Use Fill Factor wisely on the transactional table

The fill-factor option is provided for fine-tuning index data storage and performance. When an index is created or rebuilt, the fill-factor determines the percentage of space on each leaf-level page to be filled/free with data. It reserves the free space for any transactional activity.

For example in the below, data pages will be 80% full and 20% empty.

  1. CREATE INDEX IX_Employee_Name ON HumanResources.Employee    
  2.    (Employee_Name) WITH (FILLFACTOR = 80);   

A correctly chosen fill-factor value can reduce page splits by providing enough space for index expansion as data is added to the table or large size data has got updated on the existing page. Therefore, it reduces page split.

A few other performance/space killers

Avoid using MAX, if you know the maximum data width already

Sometime without realizing it, we tend to create the column as VARCHAR(MAX) even if we know that user is not going to give more than 100 characters in that field.
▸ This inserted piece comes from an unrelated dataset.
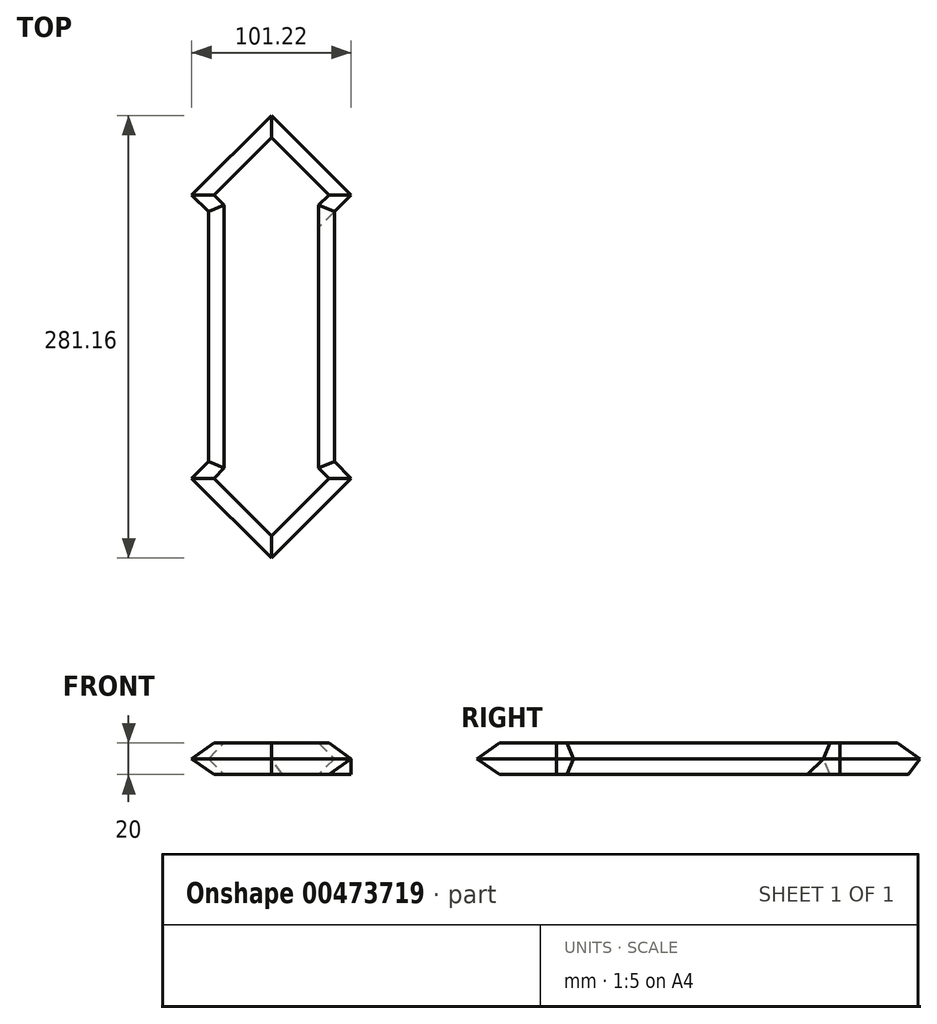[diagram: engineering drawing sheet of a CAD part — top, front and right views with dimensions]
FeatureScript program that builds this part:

Max is a safety net, but if you don't need it, don't put it up.

VARCHAR(MAX) or NVARCHAR(MAX) is considered as a 'large value type'. Large value types are usually stored 'out of row'. (only if the size exceeds 8000). It means that the data row will have a pointer to another location where the 'large value' is stored. (Copied from MSDN).

Avoid using NVARCHAR/NCHAR for all columns, if not needed

If your database is going to store multilingual data you should use the nvarchar datatype instead varchar. Also, nvarchar takes twice as much space as varchar data.

Constraint (e.g. Foreign Key) to boost performance

Most of us as a developer try to avoid putting the constraint in the backend table and believe that constraints are only to maintain data integrity. If the constraints are used wisely they contribute to performance.

Let’s try to see with a simple example.

I have created two simple tables and I am fetching data ONLY from OrderHeader1 table, but if you see the execution plan, OrderHeader1 table is being scanned and Customer1 table is being sought. So are both tables being read?

  1. select OH.OrderDate,Oh.OrderNo  
  2. from OrderHeader1 OH   
  3. inner join Customer1 C  
  4. on oh.CustomerId=C.CustomerId  

Building High Performance Back End (SQL Server) 

Now, I simply put a Foreign Key constraint on OrderHeader1 table as below and run the same query again.
  1. ALTER TABLE [dbo].[OrderHeader1]  WITH NOCHECK ADD  CONSTRAINT [fkCust] FOREIGN KEY([CustomerId])  
  2. REFERENCES [dbo].[Customer1] ([CustomerId])   

Below is the execution plan. After applying FK contraint, only one table is being scanned. We can very well imagine the impact of it on performace when we have two heavily loaded tables.